David Sanders, author of Gluten Attack and an NHS gastroenterologist, reckons one of the reasons we’re seeing an increase in gluten intolerance might be the high gluten content in industrially produced breads. “Many patients with gluten intolerance tell me that when they have sourdough they don’t have a bad reaction like they do with other bread products,” he says. “Maybe it’s because the natural proofing process breaks the gluten down better or more likely it’s all the extra gluten they’re spooning in.”

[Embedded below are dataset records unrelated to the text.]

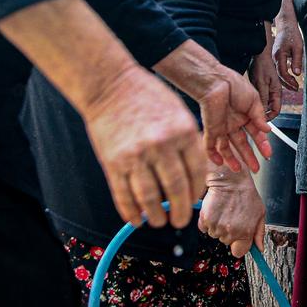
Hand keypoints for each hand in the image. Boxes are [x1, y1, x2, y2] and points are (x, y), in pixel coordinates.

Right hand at [81, 65, 206, 229]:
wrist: (109, 84)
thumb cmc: (147, 96)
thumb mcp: (178, 113)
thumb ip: (187, 141)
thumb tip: (193, 175)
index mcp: (183, 132)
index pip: (197, 173)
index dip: (196, 191)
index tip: (193, 199)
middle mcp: (161, 146)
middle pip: (176, 189)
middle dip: (180, 211)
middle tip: (180, 220)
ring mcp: (136, 156)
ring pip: (149, 198)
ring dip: (156, 216)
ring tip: (159, 222)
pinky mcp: (113, 162)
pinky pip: (123, 195)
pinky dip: (130, 212)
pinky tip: (136, 219)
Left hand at [154, 41, 272, 172]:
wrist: (216, 81)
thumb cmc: (235, 85)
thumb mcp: (254, 100)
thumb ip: (260, 117)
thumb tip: (268, 130)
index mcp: (245, 115)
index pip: (255, 134)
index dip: (262, 144)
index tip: (268, 153)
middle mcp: (233, 123)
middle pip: (242, 144)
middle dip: (249, 156)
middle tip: (256, 168)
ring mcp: (221, 127)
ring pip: (226, 147)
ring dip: (232, 159)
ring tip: (239, 170)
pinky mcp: (210, 128)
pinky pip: (210, 145)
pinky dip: (213, 155)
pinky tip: (219, 163)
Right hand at [198, 170, 265, 257]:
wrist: (231, 179)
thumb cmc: (246, 194)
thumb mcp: (260, 213)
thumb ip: (259, 233)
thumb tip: (260, 249)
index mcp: (246, 233)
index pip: (239, 252)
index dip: (238, 245)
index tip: (238, 238)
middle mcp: (231, 232)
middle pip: (226, 241)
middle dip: (228, 231)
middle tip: (232, 216)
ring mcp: (217, 227)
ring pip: (214, 234)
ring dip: (217, 225)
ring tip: (224, 211)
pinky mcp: (206, 219)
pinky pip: (204, 227)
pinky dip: (207, 220)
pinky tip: (215, 210)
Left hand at [251, 42, 281, 120]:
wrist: (259, 56)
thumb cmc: (262, 66)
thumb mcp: (262, 83)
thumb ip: (264, 97)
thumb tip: (263, 111)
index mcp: (277, 92)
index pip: (276, 110)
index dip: (269, 117)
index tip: (260, 121)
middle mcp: (273, 93)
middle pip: (270, 109)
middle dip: (262, 114)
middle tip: (252, 117)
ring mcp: (267, 91)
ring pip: (263, 105)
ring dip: (257, 108)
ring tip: (248, 110)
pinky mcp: (261, 88)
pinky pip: (259, 99)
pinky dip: (253, 102)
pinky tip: (246, 102)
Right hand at [272, 0, 303, 90]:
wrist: (286, 26)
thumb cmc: (292, 35)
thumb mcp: (298, 47)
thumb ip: (297, 60)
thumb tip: (297, 74)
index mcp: (279, 56)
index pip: (282, 72)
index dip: (289, 80)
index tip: (296, 86)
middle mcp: (274, 58)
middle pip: (279, 75)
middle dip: (287, 83)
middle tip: (296, 89)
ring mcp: (273, 58)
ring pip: (277, 72)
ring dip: (285, 81)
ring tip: (294, 86)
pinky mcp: (275, 57)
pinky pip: (278, 68)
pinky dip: (283, 75)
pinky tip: (290, 79)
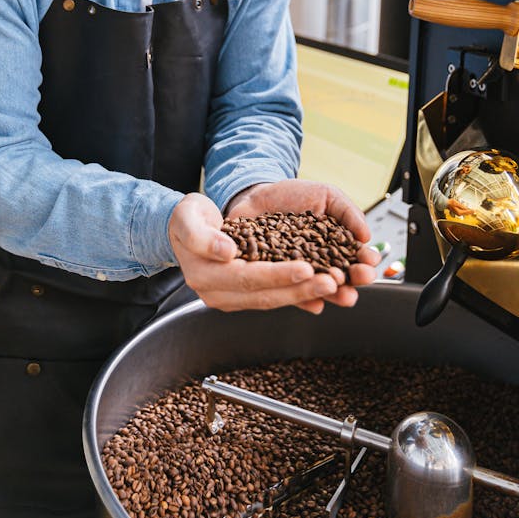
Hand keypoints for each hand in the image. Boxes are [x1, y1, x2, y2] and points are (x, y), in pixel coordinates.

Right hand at [168, 184, 377, 314]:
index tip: (306, 268)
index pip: (247, 277)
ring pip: (273, 299)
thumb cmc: (186, 218)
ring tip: (336, 287)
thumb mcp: (187, 218)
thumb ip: (203, 237)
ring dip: (306, 294)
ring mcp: (232, 298)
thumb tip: (227, 252)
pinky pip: (274, 297)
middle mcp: (219, 294)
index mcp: (205, 275)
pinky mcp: (244, 295)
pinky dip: (298, 295)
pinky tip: (322, 292)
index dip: (278, 274)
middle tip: (334, 282)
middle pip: (266, 294)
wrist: (182, 228)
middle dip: (302, 289)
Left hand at [227, 178, 380, 308]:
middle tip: (358, 277)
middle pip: (340, 280)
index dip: (364, 263)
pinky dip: (302, 300)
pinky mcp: (276, 278)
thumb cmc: (295, 196)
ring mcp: (298, 273)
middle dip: (352, 281)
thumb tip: (367, 236)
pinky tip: (314, 304)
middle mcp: (319, 264)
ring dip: (331, 293)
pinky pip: (289, 292)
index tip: (369, 261)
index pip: (354, 259)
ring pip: (317, 289)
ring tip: (336, 289)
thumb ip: (348, 213)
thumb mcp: (327, 196)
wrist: (257, 194)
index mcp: (336, 247)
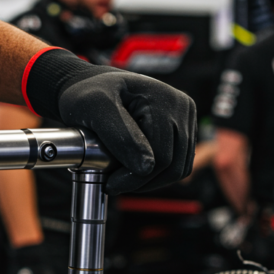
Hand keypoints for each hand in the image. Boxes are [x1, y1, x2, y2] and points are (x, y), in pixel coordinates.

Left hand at [24, 48, 196, 195]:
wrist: (91, 87)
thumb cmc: (88, 93)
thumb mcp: (95, 108)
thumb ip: (120, 136)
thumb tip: (146, 167)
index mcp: (164, 99)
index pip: (161, 156)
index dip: (135, 179)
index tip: (110, 185)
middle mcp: (181, 107)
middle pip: (173, 165)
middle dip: (142, 182)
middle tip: (114, 184)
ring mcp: (185, 119)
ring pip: (178, 169)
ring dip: (150, 181)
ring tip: (122, 179)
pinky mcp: (183, 130)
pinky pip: (178, 165)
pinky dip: (157, 175)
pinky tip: (133, 171)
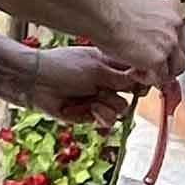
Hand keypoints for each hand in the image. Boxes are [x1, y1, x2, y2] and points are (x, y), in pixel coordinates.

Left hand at [0, 39, 144, 122]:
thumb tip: (148, 78)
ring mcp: (98, 98)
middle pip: (132, 93)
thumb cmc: (63, 66)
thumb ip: (122, 77)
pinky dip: (99, 116)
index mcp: (111, 64)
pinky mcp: (89, 115)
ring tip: (94, 102)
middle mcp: (107, 81)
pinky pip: (106, 120)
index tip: (143, 84)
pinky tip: (90, 110)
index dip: (142, 80)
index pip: (137, 73)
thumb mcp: (97, 68)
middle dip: (124, 94)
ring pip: (120, 109)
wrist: (36, 82)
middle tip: (112, 91)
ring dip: (108, 106)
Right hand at [81, 0, 184, 84]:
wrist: (100, 11)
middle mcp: (177, 25)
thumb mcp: (142, 6)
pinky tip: (132, 70)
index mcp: (174, 10)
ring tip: (138, 68)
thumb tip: (150, 34)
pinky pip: (160, 78)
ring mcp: (170, 43)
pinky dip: (147, 78)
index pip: (182, 36)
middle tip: (148, 64)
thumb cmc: (110, 6)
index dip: (169, 48)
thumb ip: (153, 20)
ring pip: (176, 69)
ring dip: (160, 72)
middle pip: (182, 53)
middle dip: (167, 62)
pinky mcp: (158, 59)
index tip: (157, 53)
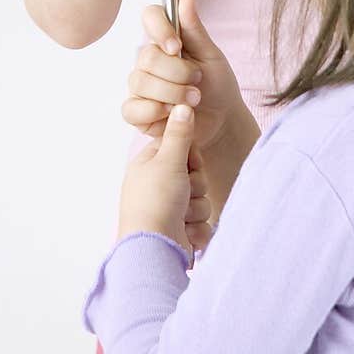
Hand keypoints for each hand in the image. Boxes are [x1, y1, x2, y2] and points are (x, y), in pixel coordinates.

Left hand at [117, 104, 211, 255]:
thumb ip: (179, 133)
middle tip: (183, 193)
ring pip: (202, 199)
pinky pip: (203, 223)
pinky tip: (185, 234)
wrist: (154, 249)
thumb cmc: (157, 201)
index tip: (188, 164)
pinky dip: (197, 229)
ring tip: (181, 217)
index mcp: (150, 165)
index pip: (183, 149)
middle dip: (196, 187)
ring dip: (197, 209)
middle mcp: (159, 186)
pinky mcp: (181, 231)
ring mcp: (170, 210)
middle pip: (196, 175)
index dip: (191, 158)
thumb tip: (181, 104)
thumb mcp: (168, 161)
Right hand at [123, 0, 246, 152]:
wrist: (222, 120)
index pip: (150, 16)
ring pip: (140, 81)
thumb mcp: (211, 55)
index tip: (177, 46)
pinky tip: (172, 113)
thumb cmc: (217, 84)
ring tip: (193, 100)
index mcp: (166, 39)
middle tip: (198, 81)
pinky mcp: (137, 112)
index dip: (159, 28)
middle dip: (178, 72)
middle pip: (146, 56)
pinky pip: (130, 109)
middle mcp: (148, 60)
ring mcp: (140, 85)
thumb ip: (195, 29)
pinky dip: (153, 111)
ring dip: (172, 93)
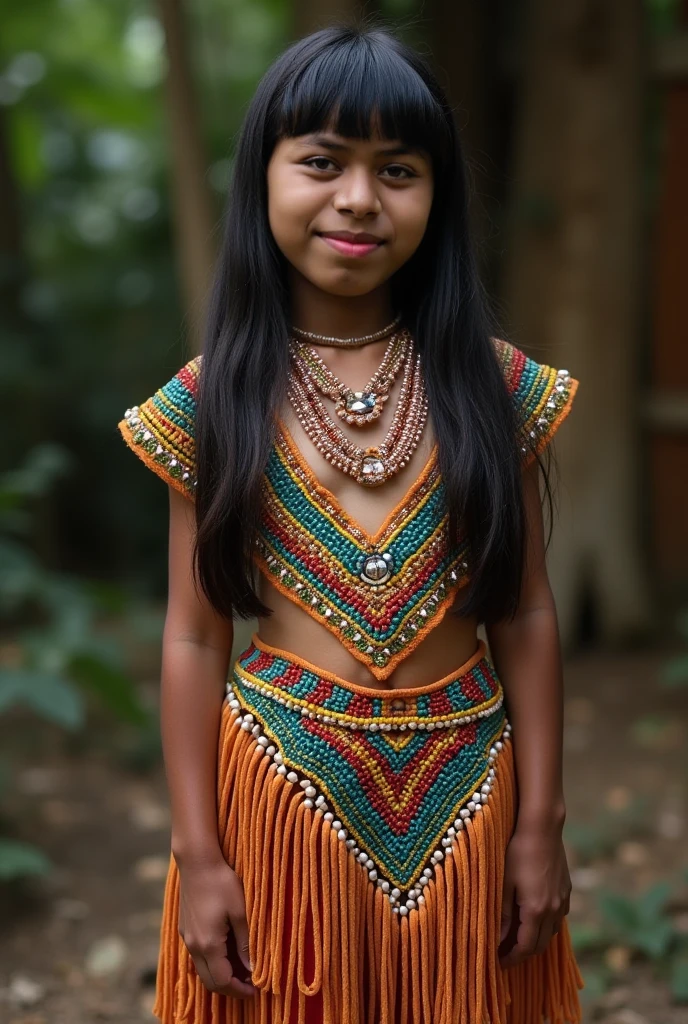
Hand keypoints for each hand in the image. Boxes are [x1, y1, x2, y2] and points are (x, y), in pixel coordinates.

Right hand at [177, 855, 255, 998]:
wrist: (197, 861)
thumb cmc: (221, 882)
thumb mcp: (240, 912)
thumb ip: (245, 943)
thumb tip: (252, 968)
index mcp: (208, 944)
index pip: (222, 981)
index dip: (239, 990)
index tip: (255, 990)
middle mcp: (193, 945)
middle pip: (209, 981)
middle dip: (230, 987)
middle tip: (250, 984)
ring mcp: (187, 937)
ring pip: (202, 969)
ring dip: (221, 975)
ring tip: (242, 968)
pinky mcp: (185, 928)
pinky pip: (198, 956)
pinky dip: (213, 962)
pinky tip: (227, 951)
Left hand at [498, 825, 571, 968]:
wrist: (542, 827)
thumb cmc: (517, 852)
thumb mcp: (503, 883)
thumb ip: (503, 914)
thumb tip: (497, 939)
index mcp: (536, 910)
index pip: (525, 947)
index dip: (512, 959)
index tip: (498, 963)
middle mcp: (554, 909)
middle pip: (540, 944)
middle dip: (523, 953)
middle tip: (505, 954)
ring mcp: (563, 899)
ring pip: (551, 931)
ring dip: (535, 939)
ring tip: (518, 938)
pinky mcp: (567, 889)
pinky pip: (558, 916)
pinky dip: (546, 924)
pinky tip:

So too, says Sanders, are we seeing more gluten intolerance and allergy in India and China as people there switch to a more Western diet, swapping rice for supermarket breads, pizzas and pastas. It’s easy to point the finger at one culprit, gluten, but it’s also been part of our diet for thousands of years. Let’s not forget there’s money to be made in providing gluten-free alternatives. A bigger problem, perhaps, is some food production; stripping nutrients out and putting others in, solving one profit-making problem by creating another.

By selling us convenience, the food industry has skewed our perception of how long we should spend preparing our meals so that traditionally prepared food is somehow fashionable – that many people see sourdough, the original leavened bread, as a fashionable product would attest to that. The story of bread and industry should be a cautionary tale. Not all foods need to be made in Grandma’s kitchen, but we should be wary of food that has had nutrients squeezed out to make room for profit.